BenQ GL2706PQ wzorem innych relatywnie niedrogich monitorów zapakowany został w szary karton z monochromatycznymi nadrukami. Jak na 27-calowca, jego wymiary są dość skromne i wynoszą dokładnie 728 x 188 x 448 mm. Na opakowanie naniesiono cały szereg zdjęć urządzenia, jak również najistotniejsze dane techniczne w formie graficznej. Słaba jakość czyni jednak wszystko to niezwykle mało czytelnym. Sytuację w większym stopniu ratuje dopiero dodatkowa naklejka ze specyfikacją ulokowana na jednym z boków. Bardzo skromne jest nie tylko pudełko, ale także zestaw akcesoriów, który ogranicza się do stopy, kabla zasilającego, kabla HDMI oraz dokumentacji.

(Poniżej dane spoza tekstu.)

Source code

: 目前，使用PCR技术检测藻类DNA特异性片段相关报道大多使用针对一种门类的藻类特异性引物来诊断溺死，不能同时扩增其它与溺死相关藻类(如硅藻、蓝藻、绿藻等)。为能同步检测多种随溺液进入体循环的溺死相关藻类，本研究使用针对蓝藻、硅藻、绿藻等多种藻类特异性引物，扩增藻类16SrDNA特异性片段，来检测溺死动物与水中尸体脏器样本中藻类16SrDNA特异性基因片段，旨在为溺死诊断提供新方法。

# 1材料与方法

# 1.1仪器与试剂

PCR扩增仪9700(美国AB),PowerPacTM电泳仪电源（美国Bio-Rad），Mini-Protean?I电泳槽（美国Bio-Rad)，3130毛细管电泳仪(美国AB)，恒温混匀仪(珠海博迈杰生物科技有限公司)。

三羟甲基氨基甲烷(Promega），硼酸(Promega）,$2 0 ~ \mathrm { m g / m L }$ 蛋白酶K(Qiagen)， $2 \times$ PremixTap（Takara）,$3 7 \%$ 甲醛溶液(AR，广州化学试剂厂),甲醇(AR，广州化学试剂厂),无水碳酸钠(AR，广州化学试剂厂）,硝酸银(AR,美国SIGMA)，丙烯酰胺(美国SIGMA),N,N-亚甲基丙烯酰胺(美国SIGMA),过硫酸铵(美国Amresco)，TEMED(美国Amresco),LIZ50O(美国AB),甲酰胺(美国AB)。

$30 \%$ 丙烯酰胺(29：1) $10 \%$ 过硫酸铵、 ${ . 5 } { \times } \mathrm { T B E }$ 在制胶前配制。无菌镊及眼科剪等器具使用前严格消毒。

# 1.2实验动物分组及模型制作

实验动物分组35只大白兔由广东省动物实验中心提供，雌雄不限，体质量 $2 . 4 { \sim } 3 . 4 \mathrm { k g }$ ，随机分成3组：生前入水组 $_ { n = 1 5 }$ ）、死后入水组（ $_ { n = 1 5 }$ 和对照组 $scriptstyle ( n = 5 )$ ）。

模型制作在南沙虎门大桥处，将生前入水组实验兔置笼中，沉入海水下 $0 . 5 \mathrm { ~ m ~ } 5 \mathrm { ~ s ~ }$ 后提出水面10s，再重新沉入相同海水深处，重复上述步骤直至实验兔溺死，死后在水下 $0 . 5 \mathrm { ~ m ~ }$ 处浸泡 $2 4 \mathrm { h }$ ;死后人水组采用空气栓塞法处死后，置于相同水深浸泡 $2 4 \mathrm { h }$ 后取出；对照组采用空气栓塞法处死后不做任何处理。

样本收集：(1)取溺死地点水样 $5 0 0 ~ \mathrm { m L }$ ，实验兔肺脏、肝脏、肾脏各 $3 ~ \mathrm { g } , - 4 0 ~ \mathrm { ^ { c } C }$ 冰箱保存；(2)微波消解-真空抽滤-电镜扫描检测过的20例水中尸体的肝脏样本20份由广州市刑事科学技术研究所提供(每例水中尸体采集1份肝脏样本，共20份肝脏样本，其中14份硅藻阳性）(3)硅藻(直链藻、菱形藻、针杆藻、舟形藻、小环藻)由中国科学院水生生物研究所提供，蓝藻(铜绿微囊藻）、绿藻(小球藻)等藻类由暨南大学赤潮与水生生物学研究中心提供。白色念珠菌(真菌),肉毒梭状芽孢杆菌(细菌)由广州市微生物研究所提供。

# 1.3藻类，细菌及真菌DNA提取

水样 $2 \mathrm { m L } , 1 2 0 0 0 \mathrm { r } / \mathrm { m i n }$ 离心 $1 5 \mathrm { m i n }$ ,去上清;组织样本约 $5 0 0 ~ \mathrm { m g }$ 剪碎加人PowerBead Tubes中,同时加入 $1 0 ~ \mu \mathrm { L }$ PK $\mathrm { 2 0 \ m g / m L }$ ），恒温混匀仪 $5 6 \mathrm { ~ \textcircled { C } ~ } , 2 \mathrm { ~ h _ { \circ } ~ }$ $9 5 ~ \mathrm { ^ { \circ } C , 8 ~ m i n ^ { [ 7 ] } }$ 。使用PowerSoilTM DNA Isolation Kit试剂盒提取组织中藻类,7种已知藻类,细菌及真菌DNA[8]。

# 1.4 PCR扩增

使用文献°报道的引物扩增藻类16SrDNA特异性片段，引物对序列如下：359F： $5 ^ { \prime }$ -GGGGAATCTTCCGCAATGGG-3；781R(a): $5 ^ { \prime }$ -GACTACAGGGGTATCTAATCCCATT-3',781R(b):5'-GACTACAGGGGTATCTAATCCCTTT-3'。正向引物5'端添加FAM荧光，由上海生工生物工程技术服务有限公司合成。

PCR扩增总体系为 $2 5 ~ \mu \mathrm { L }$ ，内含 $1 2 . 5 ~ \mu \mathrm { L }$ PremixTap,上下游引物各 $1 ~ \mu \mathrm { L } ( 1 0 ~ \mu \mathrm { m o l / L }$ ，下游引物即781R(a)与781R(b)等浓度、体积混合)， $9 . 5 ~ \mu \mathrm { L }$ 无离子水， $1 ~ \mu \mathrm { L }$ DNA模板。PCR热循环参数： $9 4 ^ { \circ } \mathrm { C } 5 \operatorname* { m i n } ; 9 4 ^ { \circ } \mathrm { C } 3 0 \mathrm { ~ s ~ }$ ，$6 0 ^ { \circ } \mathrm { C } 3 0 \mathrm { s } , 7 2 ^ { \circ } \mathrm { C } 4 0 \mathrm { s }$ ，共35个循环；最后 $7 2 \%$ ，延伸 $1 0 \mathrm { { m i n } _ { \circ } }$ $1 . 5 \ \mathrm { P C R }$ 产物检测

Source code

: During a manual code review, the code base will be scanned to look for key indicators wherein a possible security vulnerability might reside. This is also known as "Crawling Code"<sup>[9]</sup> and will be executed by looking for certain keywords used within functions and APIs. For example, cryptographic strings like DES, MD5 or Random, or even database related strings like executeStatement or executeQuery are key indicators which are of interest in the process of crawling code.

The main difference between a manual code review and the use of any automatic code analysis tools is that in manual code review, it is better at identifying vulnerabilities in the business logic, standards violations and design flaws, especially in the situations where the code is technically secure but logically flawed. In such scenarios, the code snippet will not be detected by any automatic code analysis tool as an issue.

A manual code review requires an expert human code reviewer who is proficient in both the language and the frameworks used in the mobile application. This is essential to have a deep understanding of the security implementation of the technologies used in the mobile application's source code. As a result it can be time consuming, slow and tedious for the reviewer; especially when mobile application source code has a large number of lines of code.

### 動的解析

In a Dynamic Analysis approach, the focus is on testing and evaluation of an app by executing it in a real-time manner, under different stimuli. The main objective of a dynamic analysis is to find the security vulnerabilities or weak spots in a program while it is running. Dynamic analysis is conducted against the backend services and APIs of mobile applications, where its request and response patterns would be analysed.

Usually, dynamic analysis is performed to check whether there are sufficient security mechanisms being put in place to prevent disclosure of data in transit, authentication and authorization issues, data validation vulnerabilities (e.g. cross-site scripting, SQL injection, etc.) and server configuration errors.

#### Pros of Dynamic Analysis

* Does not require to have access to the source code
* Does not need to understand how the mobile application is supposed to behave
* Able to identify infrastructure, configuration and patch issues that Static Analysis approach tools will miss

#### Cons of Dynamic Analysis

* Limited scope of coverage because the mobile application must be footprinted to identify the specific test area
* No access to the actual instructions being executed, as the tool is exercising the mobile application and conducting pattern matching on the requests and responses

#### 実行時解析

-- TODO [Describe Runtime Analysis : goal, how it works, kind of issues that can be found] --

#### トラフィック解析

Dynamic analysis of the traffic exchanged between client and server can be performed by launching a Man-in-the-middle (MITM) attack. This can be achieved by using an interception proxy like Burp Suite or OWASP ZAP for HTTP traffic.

A jeśli już mowa o stopie, to montaż jest niezwykle prosty - wystarczy dokręcić ją do ramienia poprzez pojedynczą szybkośrubkę. Spasowanie szczęśliwie nie budzi żadnych zastrzeżeń. Oczywiście cały zestaw zabezpieczono w dość standardowy sposób, a więc okładzinami ze styropianu oraz folią.
Przygotowane i rozstawione urządzenie wyglądem nikogo raczej nie powali. To wybitnie klasyczna, obecnie mogąca uchodzić nawet za nieco nudną konstrukcja z wyraźnie zarysowanym, około centymetrowym obramowaniem bocznym i górnym. Obudowę wykonano w całości z bliskiego czerni tworzywa sztucznego o porowatej powierzchni, które wprawdzie nie ulega zbytnio zabrudzeniom czy zarysowaniom, ale prezentuje się najwyżej dostatecznie. Widać wyraźnie, iż monitor BenQ GL2706PQ to sprzęt klasy ekonomicznej, sprawiający wrażenie stosunkowo solidnego, jednak zarazem toporny. Cóż, tutaj wiele zależy od gustu. Jeśli chodzi o matrycę, to została ona pokryta warstwą antyodblaskową. Typowo dla paneli produkcji AU Optronics wspomniana powłoka jest raczej umiarkowanie ziarnista i mimo wszystko w lekkim stopniu odbija światło. Tym samym jednak ekran zachowuje możliwie wysoki kontrast wizualny, co w ogólnym rozrachunku jest pozytywną cechą, a niewielkie refleksy nie powinny stanowić większego problemu.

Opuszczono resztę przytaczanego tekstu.